Reinforcement learning (RL) is a technique in which an AI agent interacts with an environment and learns a policy based on the rewards that it receives during this interaction. Progress in RL has been dramatically demonstrated by human-level performance on games like Atari. The key to this progress was generating large amounts of data using game simulators.
There are two hurdles in translating this progress into real-world applications such as assembly-line robots or robots that help the elderly in their homes. First, robots are complex and fragile; learning by taking random actions could damage the robot or its surroundings.
Second, the environment in which a robot operates is often different from the one it was trained for. A self-driving car, for instance, might have to work in a different part of the city from the one in which it was trained. How can we build learning machines that can handle new scenarios?
In a paper that we will present at the International Conference on Learning Representations, we describe a new reinforcement learning algorithm named MQL (for meta-Q-learning) that enables an AI agent to quickly adapt to new variations of familiar tasks.
Learning to learn
With MQL, as with other “meta-learning” algorithms, an agent is trained on a large number of related tasks — e.g., how to pick up objects of different shapes — and then tested on how well it learns new variations of those tasks.
MQL has two key differences. The first is that during training, the agent learns to compute a context variable specific to each task. This enables it to learn different models for different tasks: picking up a coffee cup, for instance, is much different from picking up a soccer ball.
Second, during testing, MQL uses a statistical technique called propensity estimation to search its training data for past interactions that look similar to those from the new task it’s learning. This allows MQL to adapt to the new task with minimal interactions.
Consider the robot above, which wants to learn to pick up objects. In the RL framework, the robot would try to pick up the objects; it would get a reward every time it successfully picked one up and a penalty if it dropped it.
Over repeated trials, the robot learns a policy that enables it to pick up all the objects in the training set. It is likely to do better, however, if that policy includes different interaction models for different objects.

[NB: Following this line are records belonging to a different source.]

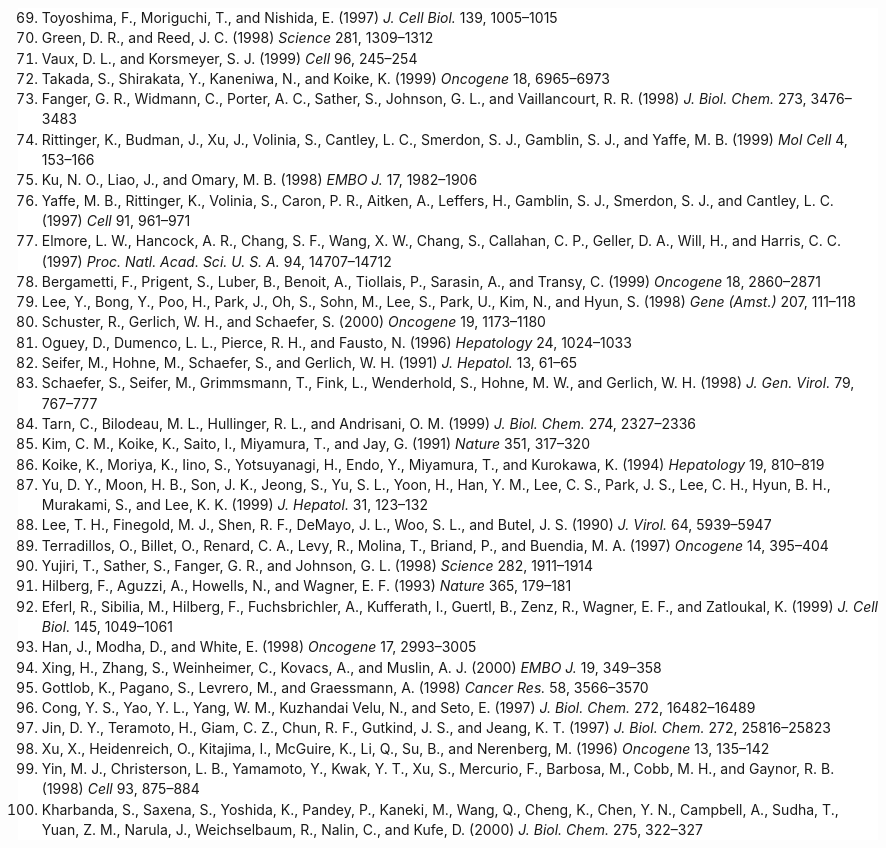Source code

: 69. Toyoshima, F., Moriguchi, T., and Nishida, E. (1997) *J. Cell Biol.* 139, 1005–1015  
70. Green, D. R., and Reed, J. C. (1998) *Science* 281, 1309–1312  
71. Vaux, D. L., and Korsmeyer, S. J. (1999) *Cell* 96, 245–254  
72. Takada, S., Shirakata, Y., Kaneniwa, N., and Koike, K. (1999) *Oncogene* 18, 6965–6973  
73. Fanger, G. R., Widmann, C., Porter, A. C., Sather, S., Johnson, G. L., and Vaillancourt, R. R. (1998) *J. Biol. Chem.* 273, 3476–3483  
74. Rittinger, K., Budman, J., Xu, J., Volinia, S., Cantley, L. C., Smerdon, S. J., Gamblin, S. J., and Yaffe, M. B. (1999) *Mol Cell* 4, 153–166  
75. Ku, N. O., Liao, J., and Omary, M. B. (1998) *EMBO J.* 17, 1982–1906  
76. Yaffe, M. B., Rittinger, K., Volinia, S., Caron, P. R., Aitken, A., Leffers, H., Gamblin, S. J., Smerdon, S. J., and Cantley, L. C. (1997) *Cell* 91, 961–971  
77. Elmore, L. W., Hancock, A. R., Chang, S. F., Wang, X. W., Chang, S., Callahan, C. P., Geller, D. A., Will, H., and Harris, C. C. (1997) *Proc. Natl. Acad. Sci. U. S. A.* 94, 14707–14712  
78. Bergametti, F., Prigent, S., Luber, B., Benoit, A., Tiollais, P., Sarasin, A., and Transy, C. (1999) *Oncogene* 18, 2860–2871  
79. Lee, Y., Bong, Y., Poo, H., Park, J., Oh, S., Sohn, M., Lee, S., Park, U., Kim, N., and Hyun, S. (1998) *Gene (Amst.)* 207, 111–118  
80. Schuster, R., Gerlich, W. H., and Schaefer, S. (2000) *Oncogene* 19, 1173–1180  
81. Oguey, D., Dumenco, L. L., Pierce, R. H., and Fausto, N. (1996) *Hepatology* 24, 1024–1033  
82. Seifer, M., Hohne, M., Schaefer, S., and Gerlich, W. H. (1991) *J. Hepatol.* 13, 61–65  
83. Schaefer, S., Seifer, M., Grimmsmann, T., Fink, L., Wenderhold, S., Hohne, M. W., and Gerlich, W. H. (1998) *J. Gen. Virol.* 79, 767–777  
84. Tarn, C., Bilodeau, M. L., Hullinger, R. L., and Andrisani, O. M. (1999) *J. Biol. Chem.* 274, 2327–2336  
85. Kim, C. M., Koike, K., Saito, I., Miyamura, T., and Jay, G. (1991) *Nature* 351, 317–320  
86. Koike, K., Moriya, K., Iino, S., Yotsuyanagi, H., Endo, Y., Miyamura, T., and Kurokawa, K. (1994) *Hepatology* 19, 810–819  
87. Yu, D. Y., Moon, H. B., Son, J. K., Jeong, S., Yu, S. L., Yoon, H., Han, Y. M., Lee, C. S., Park, J. S., Lee, C. H., Hyun, B. H., Murakami, S., and Lee, K. K. (1999) *J. Hepatol.* 31, 123–132  
88. Lee, T. H., Finegold, M. J., Shen, R. F., DeMayo, J. L., Woo, S. L., and Butel, J. S. (1990) *J. Virol.* 64, 5939–5947  
89. Terradillos, O., Billet, O., Renard, C. A., Levy, R., Molina, T., Briand, P., and Buendia, M. A. (1997) *Oncogene* 14, 395–404  
90. Yujiri, T., Sather, S., Fanger, G. R., and Johnson, G. L. (1998) *Science* 282, 1911–1914  
91. Hilberg, F., Aguzzi, A., Howells, N., and Wagner, E. F. (1993) *Nature* 365, 179–181  
92. Eferl, R., Sibilia, M., Hilberg, F., Fuchsbrichler, A., Kufferath, I., Guertl, B., Zenz, R., Wagner, E. F., and Zatloukal, K. (1999) *J. Cell Biol.* 145, 1049–1061  
93. Han, J., Modha, D., and White, E. (1998) *Oncogene* 17, 2993–3005  
94. Xing, H., Zhang, S., Weinheimer, C., Kovacs, A., and Muslin, A. J. (2000) *EMBO J.* 19, 349–358  
95. Gottlob, K., Pagano, S., Levrero, M., and Graessmann, A. (1998) *Cancer Res.* 58, 3566–3570  
96. Cong, Y. S., Yao, Y. L., Yang, W. M., Kuzhandai Velu, N., and Seto, E. (1997) *J. Biol. Chem.* 272, 16482–16489  
97. Jin, D. Y., Teramoto, H., Giam, C. Z., Chun, R. F., Gutkind, J. S., and Jeang, K. T. (1997) *J. Biol. Chem.* 272, 25816–25823  
98. Xu, X., Heidenreich, O., Kitajima, I., McGuire, K., Li, Q., Su, B., and Nerenberg, M. (1996) *Oncogene* 13, 135–142  
99. Yin, M. J., Christerson, L. B., Yamamoto, Y., Kwak, Y. T., Xu, S., Mercurio, F., Barbosa, M., Cobb, M. H., and Gaynor, R. B. (1998) *Cell* 93, 875–884  
100. Kharbanda, S., Saxena, S., Yoshida, K., Pandey, P., Kaneki, M., Wang, Q., Cheng, K., Chen, Y. N., Campbell, A., Sudha, T., Yuan, Z. M., Narula, J., Weichselbaum, R., Nalin, C., and Kufe, D. (2000) *J. Biol. Chem.* 275, 322–327
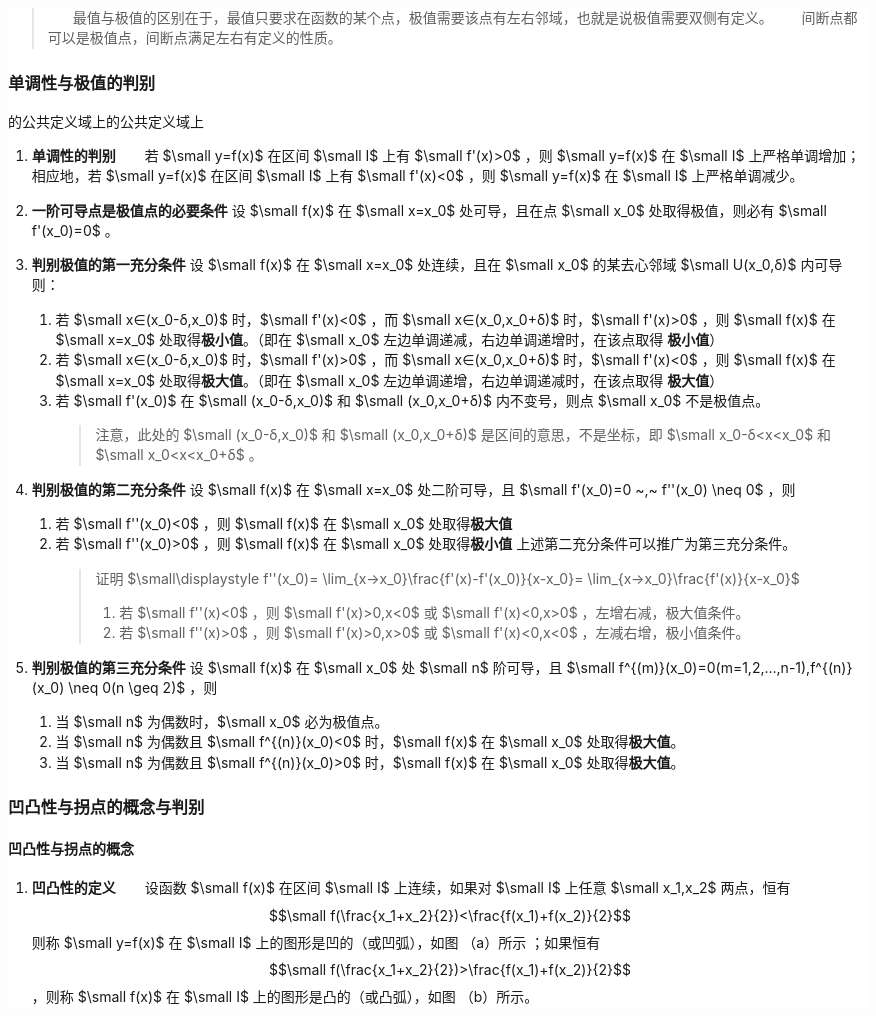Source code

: > &emsp;&ensp; 最值与极值的区别在于，最值只要求在函数的某个点，极值需要该点有左右邻域，也就是说极值需要双侧有定义。
> &emsp;&ensp; 间断点都可以是极值点，间断点满足左右有定义的性质。

### 单调性与极值的判别

的公共定义域上的公共定义域上

1. **单调性的判别**
   &emsp;&ensp; 若 $\small y=f(x)$ 在区间 $\small I$ 上有 $\small f'(x)>0$ ，则 $\small y=f(x)$ 在 $\small I$ 上严格单调增加；相应地，若 $\small y=f(x)$ 在区间 $\small I$ 上有 $\small f'(x)<0$ ，则 $\small y=f(x)$ 在 $\small I$ 上严格单调减少。

2. **一阶可导点是极值点的必要条件**
   设 $\small f(x)$ 在 $\small x=x_0$ 处可导，且在点 $\small x_0$ 处取得极值，则必有 $\small f'(x_0)=0$ 。

3. **判别极值的第一充分条件**
   设 $\small f(x)$ 在 $\small x=x_0$ 处连续，且在 $\small x_0$ 的某去心邻域 $\small U(x_0,δ)$ 内可导 则：

   1. 若 $\small x∈(x_0-δ,x_0)$ 时，$\small f'(x)<0$ ，而 $\small x∈(x_0,x_0+δ)$ 时，$\small f'(x)>0$ ，则 $\small f(x)$ 在 $\small x=x_0$ 处取得**极小值**。（即在 $\small x_0$ 左边单调递减，右边单调递增时，在该点取得 **极小值**）
   2. 若 $\small x∈(x_0-δ,x_0)$ 时，$\small f'(x)>0$ ，而 $\small x∈(x_0,x_0+δ)$ 时，$\small f'(x)<0$ ，则 $\small f(x)$ 在 $\small x=x_0$ 处取得**极大值**。（即在 $\small x_0$ 左边单调递增，右边单调递减时，在该点取得 **极大值**）
   3. 若 $\small f'(x_0)$ 在 $\small (x_0-δ,x_0)$ 和 $\small (x_0,x_0+δ)$ 内不变号，则点 $\small x_0$ 不是极值点。
      > 注意，此处的 $\small (x_0-δ,x_0)$ 和 $\small (x_0,x_0+δ)$ 是区间的意思，不是坐标，即 $\small x_0-δ<x<x_0$ 和 $\small x_0<x<x_0+δ$ 。

4. **判别极值的第二充分条件**
   设 $\small f(x)$ 在 $\small x=x_0$ 处二阶可导，且 $\small f'(x_0)=0 ~,~ f''(x_0) \neq 0$ ，则

   1. 若 $\small f''(x_0)<0$ ，则 $\small f(x)$ 在 $\small x_0$ 处取得**极大值**
   2. 若 $\small f''(x_0)>0$ ，则 $\small f(x)$ 在 $\small x_0$ 处取得**极小值**
      上述第二充分条件可以推广为第三充分条件。
      > 证明
      > $\small\displaystyle f''(x_0)= \lim_{x→x_0}\frac{f'(x)-f'(x_0)}{x-x_0}= \lim_{x→x_0}\frac{f'(x)}{x-x_0}$
      >
      > 1. 若 $\small f''(x)<0$ ，则 $\small f'(x)>0,x<0$ 或 $\small f'(x)<0,x>0$ ，左增右减，极大值条件。
      > 2. 若 $\small f''(x)>0$ ，则 $\small f'(x)>0,x>0$ 或 $\small f'(x)<0,x<0$ ，左减右增，极小值条件。

5. **判别极值的第三充分条件**
   设 $\small f(x)$ 在 $\small x_0$ 处 $\small n$ 阶可导，且 $\small f^{(m)}(x_0)=0(m=1,2,…,n-1),f^{(n)}(x_0) \neq 0(n \geq 2)$ ，则
   1. 当 $\small n$ 为偶数时，$\small x_0$ 必为极值点。
   2. 当 $\small n$ 为偶数且 $\small f^{(n)}(x_0)<0$ 时，$\small f(x)$ 在 $\small x_0$ 处取得**极大值**。
   3. 当 $\small n$ 为偶数且 $\small f^{(n)}(x_0)>0$ 时，$\small f(x)$ 在 $\small x_0$ 处取得**极大值**。

### 凹凸性与拐点的概念与判别

#### 凹凸性与拐点的概念

1. **凹凸性的定义**
   &emsp;&ensp; 设函数 $\small f(x)$ 在区间 $\small I$ 上连续，如果对 $\small I$ 上任意 $\small x_1,x_2$ 两点，恒有 $$\small f(\frac{x_1+x_2}{2})<\frac{f(x_1)+f(x_2)}{2}$$ 则称 $\small y=f(x)$ 在 $\small I$ 上的图形是凹的（或凹弧），如图 （a）所示 ；如果恒有 $$\small f(\frac{x_1+x_2}{2})>\frac{f(x_1)+f(x_2)}{2}$$ ，则称 $\small f(x)$ 在 $\small I$ 上的图形是凸的（或凸弧），如图 （b）所示。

This is the first key idea behind MQL: the robot learns a context that differentiates the model for the mug from that of the soccer ball. MQL uses a gated-recurrent-unit (GRU) neural network to create a representation of the task, and the system as a whole is conditioned on that representation.
Reusing data
The context helps the system predict a model for handling a new task — say, picking up a bottle of water. Adapting that model, however, can still require a large number of training samples. This brings in the second key component of MQL: its use of propensity estimation.
A propensity score indicates the odds that a given sample came from either of two distributions. MQL uses propensity estimation to decide which parts of the training data are close to the test task data: picking up a bottle, for instance, is closer to picking up a mug than to picking up a soccer ball. The model can then sample from the relevant training data, augmenting the data from the new task in order to adapt more efficiently.
We also used propensity estimation in our “P3O: Policy-on Policy-off Policy Optimization”, which we presented at the Conference on Uncertainty in Artificial Intelligence (UAI) in July 2019. There, too, the technique helped reduce the number of samples required to train reinforcement learning algorithms.
As AI systems tackle larger and larger sets of applications, the amount of data available for training begins to feel small. Techniques like MQL are a way to bootstrap the learning of new tasks from existing data and dramatically reduce the data requirements for training AI systems.